Już dawno straciła ludzkie rysy. Katie Price poddała się kolejnej serii zabiegów
Katie Price pokazała, jak wygląda po serii operacji plastycznych, którym poddała się w Turcji. Brytyjska celebrytka odessała sobie tłuszcz, podniosła powieki i usunęła podbródek, a to wszystko w ramach przygotowań do... in vitro.
Brytyjski tabloid "The Sun" opublikował szokujące zdjęcia Katie Price, która dochodzi do siebie po pięciu operacjach plastycznych, którym poddała się w jednej z tureckich klinik medycyny estetycznej. Opuchnięta, posiniaczona i pocięta miejscami twarz, naciągnięte do granic możliwości powieki i kroplówki - tak w skrócie wygląda 42-letnia celebrytka, która od lat ingeruje w swój wygląd, coraz mniej przypominając człowieka.

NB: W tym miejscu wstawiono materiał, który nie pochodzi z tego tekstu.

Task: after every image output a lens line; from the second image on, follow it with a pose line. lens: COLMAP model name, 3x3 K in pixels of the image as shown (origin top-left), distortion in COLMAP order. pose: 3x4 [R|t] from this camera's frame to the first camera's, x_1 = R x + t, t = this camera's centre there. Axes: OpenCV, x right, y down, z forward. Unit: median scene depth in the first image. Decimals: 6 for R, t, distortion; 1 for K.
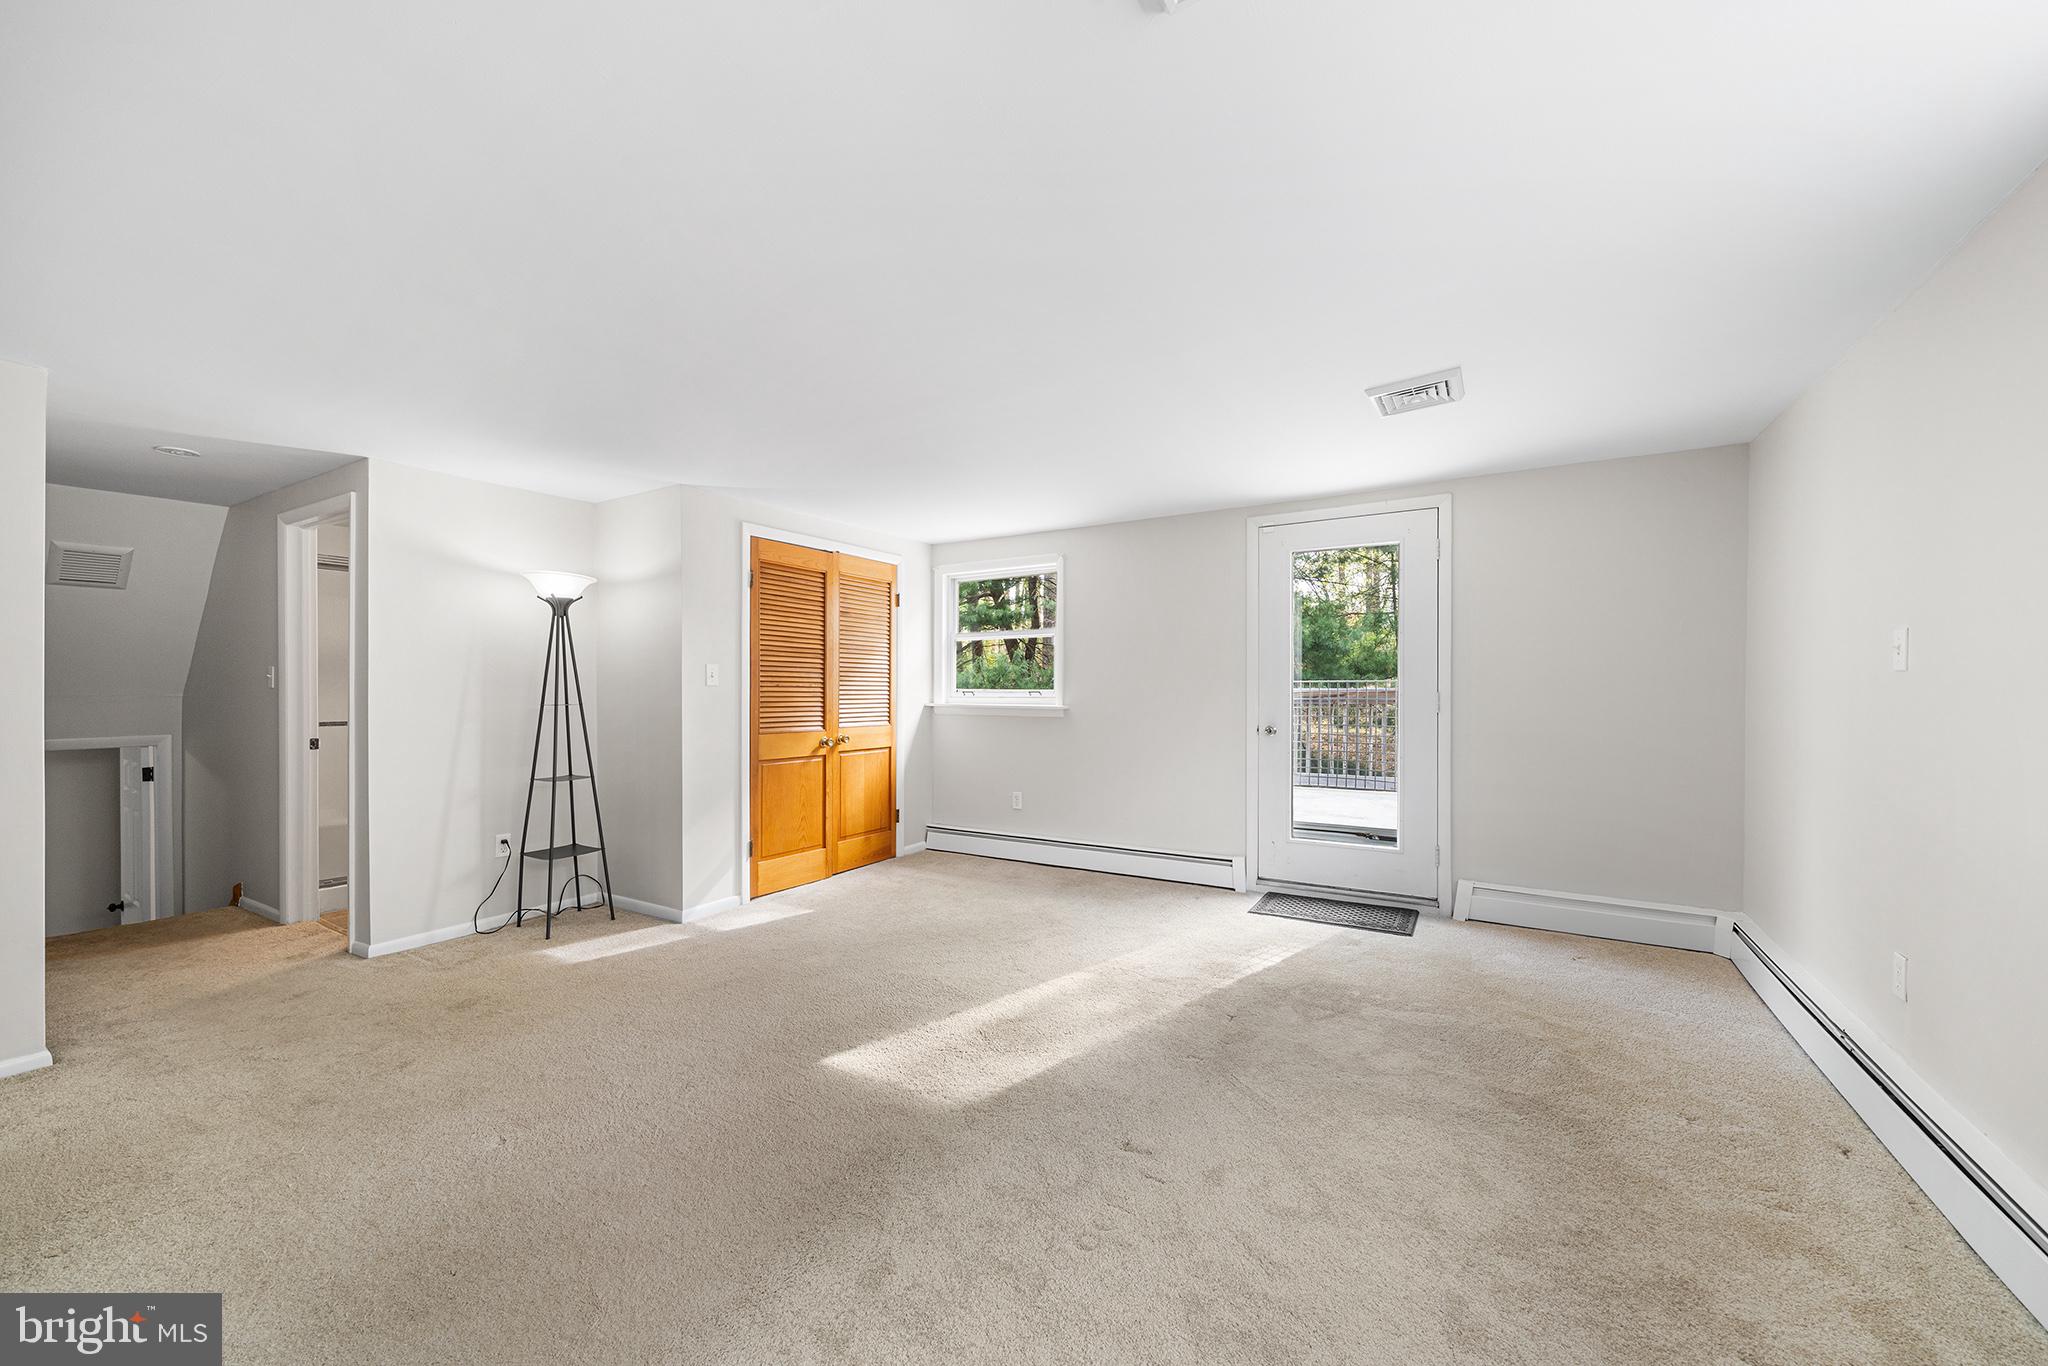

Zaskakujące są jednak także motywy, które tym razem skłoniły Price do poddania się chirurgicznym poprawkom. Mama pięciorga dzieci, której wraz z obecnym partnerem, marzy się kolejna pociecha, wyznała, że zdecydowała się na całą serię zabiegów, by zdążyć przed rozpoczęciem procedury in vitro. Szczególnie zależało jej na odessaniu tłuszczu.
Katie Price urodziła piąte dziecko
Jak czytamy w "The Sun", Katie Price, która w czasie lockdownu przytyła 12 kilogramów, bezskutecznie próbowała schudnąć. Niestety, złamana w ubiegłym roku noga nie pozwala jej na taką aktywność fizyczną, jak dawniej. Celebrytka zdecydowała się więc na liposukcję.
"Chcę tylko trochę zmienić wagę, zanim to zrobimy (chodzi o IVF), więc zamierzam poddać się operacji" - deklarowała jakiś czas temu i słowa dotrzymała.
Teraz, w towarzystwie swojego partnera Carla Woodsa, Price przebywa jeszcze w szpitalu pod okiem lekarzy, ale za kilka dni będzie dochodzić do siebie w willi z basenem.
Jak zdradza źródło gazety: "Katie jest jeszcze bardzo opuchnięta i posiniaczona, ale mówi, że jest naprawdę szczęśliwa i czuje się jak dawniej".